In Navajo territory, parched by years of unrelenting drought and beset by poverty, one feral horse consumes 5 gallons of water and 18 pounds of forage a day — sometimes the water and food a family had bought for itself and its cattle.

According to the latest estimates, there are 75,000 feral and wild horses in the nation, and the numbers are growing, Shelly said. They have no owners, and many of them are thought to be native to the West. The tribes contend that they must find an efficient way of culling the population. Although it is common to shoot old and frail horses — and more merciful than a ride to the slaughterhouse — there are too many of them, and there is some money in rounding them up and selling them at auction.

There is also the question of sovereignty, one of the points raised in a resolution endorsing horse slaughter that was issued by the National Congress of American Indians, the oldest and largest organization of American Indian and Alaska Native tribal governments. Citing hillsides and valleys denuded by overgrazing by feral and wild horses, which on reservations across the West “are nearly everywhere you look,” the resolution accuses the federal government of failing to consult the tribes before proposing language in the Agriculture Department’s appropriations bill to again withhold money for slaughterhouse inspections.

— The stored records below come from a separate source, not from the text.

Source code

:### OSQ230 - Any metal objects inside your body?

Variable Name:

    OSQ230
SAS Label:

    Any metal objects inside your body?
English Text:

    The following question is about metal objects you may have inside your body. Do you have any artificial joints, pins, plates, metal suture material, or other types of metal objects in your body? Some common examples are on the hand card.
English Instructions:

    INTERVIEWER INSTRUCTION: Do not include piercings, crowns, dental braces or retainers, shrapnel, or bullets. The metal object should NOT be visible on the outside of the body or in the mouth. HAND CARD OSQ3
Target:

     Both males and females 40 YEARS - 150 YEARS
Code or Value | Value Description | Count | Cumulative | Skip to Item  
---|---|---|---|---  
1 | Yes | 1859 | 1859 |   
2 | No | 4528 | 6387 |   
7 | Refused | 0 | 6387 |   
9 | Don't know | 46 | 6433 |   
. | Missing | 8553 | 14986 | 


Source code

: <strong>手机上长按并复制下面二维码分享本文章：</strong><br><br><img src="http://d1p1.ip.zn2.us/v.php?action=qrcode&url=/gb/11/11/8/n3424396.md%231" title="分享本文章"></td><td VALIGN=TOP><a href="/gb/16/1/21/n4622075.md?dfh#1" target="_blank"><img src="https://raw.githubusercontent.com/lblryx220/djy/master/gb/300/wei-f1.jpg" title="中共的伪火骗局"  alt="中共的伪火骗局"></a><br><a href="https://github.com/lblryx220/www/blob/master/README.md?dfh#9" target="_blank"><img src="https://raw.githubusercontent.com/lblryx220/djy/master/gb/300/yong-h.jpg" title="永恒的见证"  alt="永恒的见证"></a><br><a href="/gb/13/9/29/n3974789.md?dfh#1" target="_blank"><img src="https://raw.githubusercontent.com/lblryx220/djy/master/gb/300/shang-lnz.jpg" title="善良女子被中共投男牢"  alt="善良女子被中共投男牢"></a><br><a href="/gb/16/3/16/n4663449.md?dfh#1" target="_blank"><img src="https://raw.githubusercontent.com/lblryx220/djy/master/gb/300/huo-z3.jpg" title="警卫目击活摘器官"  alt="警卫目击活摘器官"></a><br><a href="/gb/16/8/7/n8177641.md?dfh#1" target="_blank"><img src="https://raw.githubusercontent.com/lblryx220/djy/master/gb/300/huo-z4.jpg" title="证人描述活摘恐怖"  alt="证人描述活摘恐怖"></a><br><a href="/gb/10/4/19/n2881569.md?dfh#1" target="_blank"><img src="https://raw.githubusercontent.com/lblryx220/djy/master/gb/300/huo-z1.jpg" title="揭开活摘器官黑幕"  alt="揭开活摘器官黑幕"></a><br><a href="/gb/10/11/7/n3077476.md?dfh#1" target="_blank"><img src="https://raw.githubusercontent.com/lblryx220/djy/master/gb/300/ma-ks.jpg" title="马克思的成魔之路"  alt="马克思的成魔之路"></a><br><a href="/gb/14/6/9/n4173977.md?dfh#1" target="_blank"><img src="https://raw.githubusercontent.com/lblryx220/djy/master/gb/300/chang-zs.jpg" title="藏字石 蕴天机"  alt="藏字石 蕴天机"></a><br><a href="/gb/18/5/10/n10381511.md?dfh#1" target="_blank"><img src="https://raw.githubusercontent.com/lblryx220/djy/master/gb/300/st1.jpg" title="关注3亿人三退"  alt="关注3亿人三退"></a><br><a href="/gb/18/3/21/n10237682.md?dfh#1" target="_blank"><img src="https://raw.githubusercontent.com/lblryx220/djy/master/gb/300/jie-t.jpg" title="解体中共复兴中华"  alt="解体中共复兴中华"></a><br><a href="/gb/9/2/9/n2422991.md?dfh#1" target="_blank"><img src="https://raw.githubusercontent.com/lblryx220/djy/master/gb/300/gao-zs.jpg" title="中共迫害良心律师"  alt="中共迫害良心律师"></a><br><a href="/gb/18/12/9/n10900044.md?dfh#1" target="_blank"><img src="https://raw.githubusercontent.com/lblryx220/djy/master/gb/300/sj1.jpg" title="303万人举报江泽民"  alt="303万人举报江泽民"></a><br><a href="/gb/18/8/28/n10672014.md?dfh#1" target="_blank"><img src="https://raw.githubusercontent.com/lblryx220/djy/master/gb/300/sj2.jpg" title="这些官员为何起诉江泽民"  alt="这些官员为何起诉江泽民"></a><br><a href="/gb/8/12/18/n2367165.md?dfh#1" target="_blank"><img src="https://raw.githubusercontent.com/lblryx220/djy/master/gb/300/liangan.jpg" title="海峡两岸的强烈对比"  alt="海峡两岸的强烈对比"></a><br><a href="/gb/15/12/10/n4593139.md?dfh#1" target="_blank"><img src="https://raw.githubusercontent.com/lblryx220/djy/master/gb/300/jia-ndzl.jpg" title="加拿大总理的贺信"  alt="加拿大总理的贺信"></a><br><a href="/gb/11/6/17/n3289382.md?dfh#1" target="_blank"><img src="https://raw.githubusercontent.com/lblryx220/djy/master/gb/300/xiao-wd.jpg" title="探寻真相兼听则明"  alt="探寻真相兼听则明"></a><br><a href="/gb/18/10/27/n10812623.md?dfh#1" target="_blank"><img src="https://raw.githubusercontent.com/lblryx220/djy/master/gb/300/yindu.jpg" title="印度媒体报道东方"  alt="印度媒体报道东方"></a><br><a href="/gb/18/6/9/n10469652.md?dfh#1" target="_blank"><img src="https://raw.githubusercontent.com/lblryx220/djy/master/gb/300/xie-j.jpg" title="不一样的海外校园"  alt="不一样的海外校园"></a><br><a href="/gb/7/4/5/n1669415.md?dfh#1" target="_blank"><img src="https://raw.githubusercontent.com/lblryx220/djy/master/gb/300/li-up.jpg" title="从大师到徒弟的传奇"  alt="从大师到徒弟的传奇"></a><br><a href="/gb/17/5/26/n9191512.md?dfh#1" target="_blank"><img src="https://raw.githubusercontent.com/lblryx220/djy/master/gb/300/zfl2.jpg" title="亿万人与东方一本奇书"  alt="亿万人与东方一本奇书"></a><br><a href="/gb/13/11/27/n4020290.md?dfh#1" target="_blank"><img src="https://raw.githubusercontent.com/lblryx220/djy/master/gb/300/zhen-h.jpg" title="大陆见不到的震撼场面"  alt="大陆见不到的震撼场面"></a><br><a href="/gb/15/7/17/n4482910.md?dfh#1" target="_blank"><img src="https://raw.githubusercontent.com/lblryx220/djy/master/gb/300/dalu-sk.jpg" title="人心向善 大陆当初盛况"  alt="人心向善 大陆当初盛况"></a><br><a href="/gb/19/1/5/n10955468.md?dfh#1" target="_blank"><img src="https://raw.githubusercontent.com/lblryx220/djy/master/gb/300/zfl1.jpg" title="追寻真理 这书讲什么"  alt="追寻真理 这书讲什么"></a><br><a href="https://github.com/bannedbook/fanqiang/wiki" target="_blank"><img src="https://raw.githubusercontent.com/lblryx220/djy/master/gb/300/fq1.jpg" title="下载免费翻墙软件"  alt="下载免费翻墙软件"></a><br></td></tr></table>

Richardson acknowledged the conflict, which has sown divisions even among members of the same tribe. The plaintiffs in the lawsuit include tribesmen such as Paul Crane Tohlakai, a Navajo, and David Bald Eagle, the chief of the Minikoju Band of the Cheyenne River Tribe of Lakota Indians.

“Institutionally,” Richardson said, responding to the claims by the Navajos’ president, “there have to be some issues that have to be dealt with, and that’s why the ultimate solution is to find a natural habitat, or a series of natural habitats, and adoption for the horses.”

The United States has never had a market for horse meat, a dietary staple in Belgium, China, and Kazakhstan. It does have a history of horse slaughtering, though; at one point there were more than 10 such slaughterhouses in the nation. The last three, one in Illinois and two in Texas, closed in 2007, after Congress banned the use of US money for salaries for personnel whose job was to inspect horses and slaughterhouses.

In their last year, the three plants slaughtered 30,000 horses for human consumption and shipped 78,000 for slaughter in Canada and Mexico, according to statistics by US and Canadian authorities. Congress’ subsequent unwillingness to finance inspections made slaughtered horse meat ineligible for the seal of inspection needed to be commercially sold, effectively ending the practice.